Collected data
········

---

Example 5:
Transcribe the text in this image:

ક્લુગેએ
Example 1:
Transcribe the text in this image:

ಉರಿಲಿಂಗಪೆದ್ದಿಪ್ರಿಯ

········

§ ASSIGNMENT: Every line above is to be transcribed exactly, with nothing dropped.

§ COMPLETED TASK:
---

Example 5:
Transcribe the text in this image:

ક્લુગેએ
Example 1:
Transcribe the text in this image:

ಉರಿಲಿಂಗಪೆದ್ದಿಪ್ರಿಯ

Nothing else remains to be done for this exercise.